Ein Vorwort von Bundesinnenminister Gerhart Baum (1981)
Edelweißpiraten-Wandgemälde in Köln-Ehrenfeld, Foto: Roland Kaufhold.
Das Grundgesetz ist 32 Jahre alt! 32 Jahre besteht die Bundesrepublik Deutschland als ein demokratischer Staat, den wir uns nicht allein aufgebaut haben; die Demokratie ist von außen gekommen. Wie steht es heute mit unserem Demokratieverständnis, wie fest ist die Demokratie verankert, wie widerstandsfähig ist sie?

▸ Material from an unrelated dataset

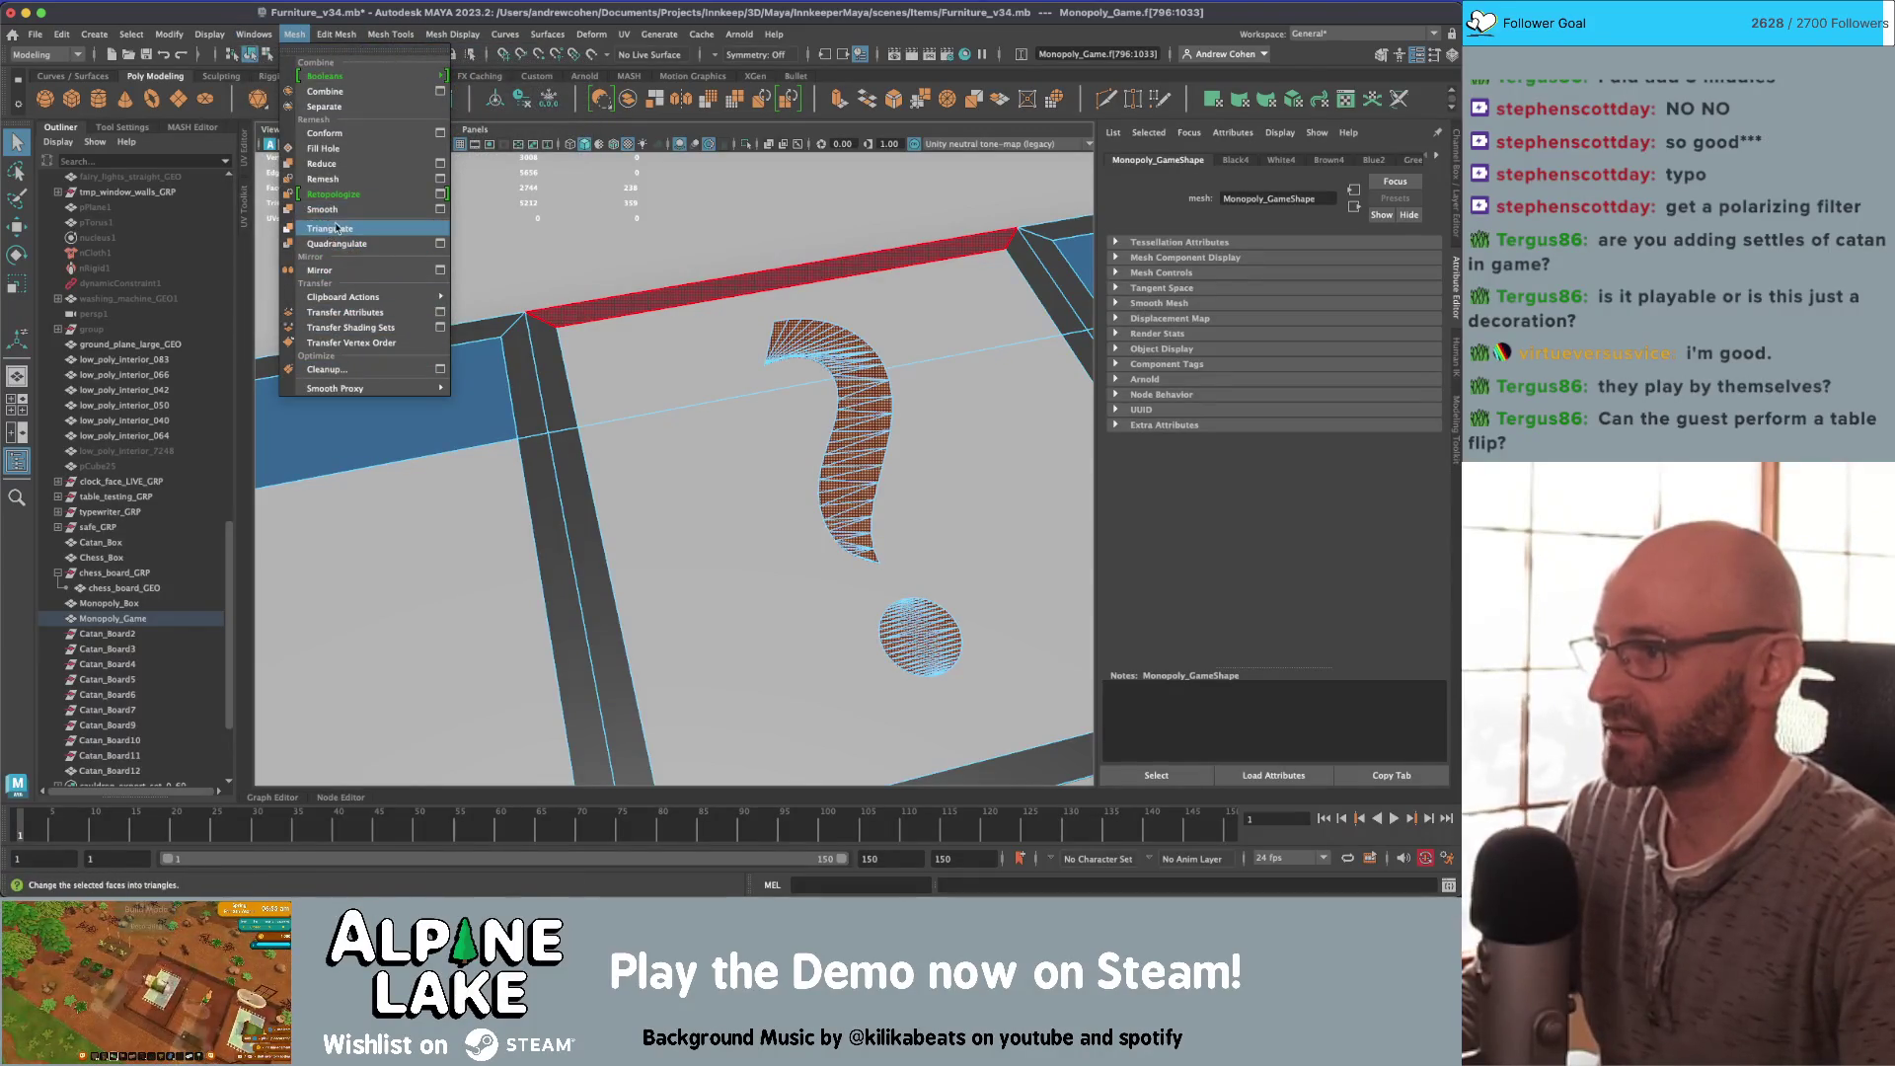
{"action": "left_click", "coordinate": [321, 164]}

Wir hören allenthalben, unsere freiheitliche Demokratie habe sich bewährt und werde von der überwiegenden Mehrheit der Bürger angenommen. Das darf aber nicht zu Selbstgerechtigkeit und satter Selbstzufriedenheit führen. Wir müssen diese Demokratie fortwährend mit Leben erfüllen und sie weitertragen. Wir müssen jedem Wiederaufflackern von Intoleranz und Gewalt entgegentreten, sowie aufkeimenden Ressentiments gegen Andersdenkende und Anderslebende, gegen Minderheiten wie Ausländer, Juden und vielen anderen. Wir müssen den politischen Extremismus überwinden. Unser politisches Handeln muss sich auf die tradierten Werte unserer politischen Kultur stützen: den Glauben an die Vernunft, die Wertschätzung des Individuums, die Verantwortlichkeit des einzelnen gegenüber der Gemeinschaft im Rahmen einer rechtlichen Ordnung, die Pluralität der Werte und Weltanschauungen.
Peter Finkelgruen hat als Zeitgenosse zwei Jahrzehnte in der Bundesrepublik Deutschland gelebt. Er hat in dieser Zeit die Vergangenheit erlebt, sie intensiv, beinahe körperlich gespürt. Er hat sensibel wahrgenommen. Es ist ein grausames Verfahren, das Finkelgruen für sich und für seine Gesprächspartner – sowohl für die noch lebenden als auch für die, die er in den Akten vorfand – gewählt hat.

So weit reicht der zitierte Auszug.